» **TASK PROMPT**: Reproduce exactly, from the data that follows, the line with "98 425 311.3", the line with "380 645 316.2", and every line that lies between them.
********************
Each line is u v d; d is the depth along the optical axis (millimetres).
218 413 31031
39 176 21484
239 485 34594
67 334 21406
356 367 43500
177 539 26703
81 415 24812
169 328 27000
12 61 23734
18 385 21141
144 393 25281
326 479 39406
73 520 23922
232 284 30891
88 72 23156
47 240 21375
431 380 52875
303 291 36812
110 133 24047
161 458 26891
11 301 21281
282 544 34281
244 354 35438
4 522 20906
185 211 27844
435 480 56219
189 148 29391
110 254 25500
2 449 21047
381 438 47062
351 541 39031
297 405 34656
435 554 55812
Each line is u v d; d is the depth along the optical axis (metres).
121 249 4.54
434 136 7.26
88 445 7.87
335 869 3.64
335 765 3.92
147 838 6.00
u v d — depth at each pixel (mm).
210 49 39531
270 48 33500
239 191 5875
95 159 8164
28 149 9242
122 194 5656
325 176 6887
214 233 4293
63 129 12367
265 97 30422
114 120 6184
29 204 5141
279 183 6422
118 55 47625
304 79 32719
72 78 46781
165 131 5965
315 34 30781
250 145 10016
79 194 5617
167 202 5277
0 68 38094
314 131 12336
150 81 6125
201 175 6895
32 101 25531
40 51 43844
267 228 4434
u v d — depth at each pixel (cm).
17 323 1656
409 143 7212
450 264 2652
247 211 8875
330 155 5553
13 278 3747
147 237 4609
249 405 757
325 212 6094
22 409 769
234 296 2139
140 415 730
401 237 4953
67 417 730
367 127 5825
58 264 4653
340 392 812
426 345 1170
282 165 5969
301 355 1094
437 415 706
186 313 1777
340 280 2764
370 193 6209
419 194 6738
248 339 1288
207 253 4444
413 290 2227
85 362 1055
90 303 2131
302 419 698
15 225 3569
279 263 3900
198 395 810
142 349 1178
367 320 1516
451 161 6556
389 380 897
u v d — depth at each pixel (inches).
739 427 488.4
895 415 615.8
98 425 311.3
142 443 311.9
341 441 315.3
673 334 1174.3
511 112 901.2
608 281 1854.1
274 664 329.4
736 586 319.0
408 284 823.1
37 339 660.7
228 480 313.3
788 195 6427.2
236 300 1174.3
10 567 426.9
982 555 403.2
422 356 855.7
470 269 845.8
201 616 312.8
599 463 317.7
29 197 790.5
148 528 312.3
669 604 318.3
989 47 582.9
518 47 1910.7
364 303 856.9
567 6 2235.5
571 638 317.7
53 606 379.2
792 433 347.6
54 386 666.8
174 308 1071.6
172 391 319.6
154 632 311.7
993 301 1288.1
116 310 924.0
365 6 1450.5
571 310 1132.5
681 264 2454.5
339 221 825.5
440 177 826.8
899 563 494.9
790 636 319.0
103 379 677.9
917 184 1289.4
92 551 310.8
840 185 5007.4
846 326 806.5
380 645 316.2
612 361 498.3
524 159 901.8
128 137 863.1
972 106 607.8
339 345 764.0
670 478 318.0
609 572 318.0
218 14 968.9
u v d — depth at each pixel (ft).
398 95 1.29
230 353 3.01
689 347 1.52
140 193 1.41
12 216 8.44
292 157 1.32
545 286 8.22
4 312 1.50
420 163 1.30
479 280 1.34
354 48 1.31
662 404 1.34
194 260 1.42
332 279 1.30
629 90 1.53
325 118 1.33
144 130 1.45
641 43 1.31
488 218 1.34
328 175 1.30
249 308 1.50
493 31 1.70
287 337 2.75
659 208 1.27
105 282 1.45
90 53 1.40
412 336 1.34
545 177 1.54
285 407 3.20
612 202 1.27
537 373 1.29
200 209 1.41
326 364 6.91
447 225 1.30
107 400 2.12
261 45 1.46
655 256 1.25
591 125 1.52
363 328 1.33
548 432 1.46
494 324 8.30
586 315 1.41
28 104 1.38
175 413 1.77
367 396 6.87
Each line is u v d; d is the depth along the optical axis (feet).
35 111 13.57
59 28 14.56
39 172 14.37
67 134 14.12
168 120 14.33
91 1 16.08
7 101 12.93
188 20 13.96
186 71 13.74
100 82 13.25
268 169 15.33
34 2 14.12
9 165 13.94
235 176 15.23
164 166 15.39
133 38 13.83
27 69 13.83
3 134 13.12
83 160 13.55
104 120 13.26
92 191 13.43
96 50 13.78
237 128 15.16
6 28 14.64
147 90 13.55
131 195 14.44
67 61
********************
» **RESULT OF THIS EXERCISE**:
98 425 311.3
142 443 311.9
341 441 315.3
673 334 1174.3
511 112 901.2
608 281 1854.1
274 664 329.4
736 586 319.0
408 284 823.1
37 339 660.7
228 480 313.3
788 195 6427.2
236 300 1174.3
10 567 426.9
982 555 403.2
422 356 855.7
470 269 845.8
201 616 312.8
599 463 317.7
29 197 790.5
148 528 312.3
669 604 318.3
989 47 582.9
518 47 1910.7
364 303 856.9
567 6 2235.5
571 638 317.7
53 606 379.2
792 433 347.6
54 386 666.8
174 308 1071.6
172 391 319.6
154 632 311.7
993 301 1288.1
116 310 924.0
365 6 1450.5
571 310 1132.5
681 264 2454.5
339 221 825.5
440 177 826.8
899 563 494.9
790 636 319.0
103 379 677.9
917 184 1289.4
92 551 310.8
840 185 5007.4
846 326 806.5
380 645 316.2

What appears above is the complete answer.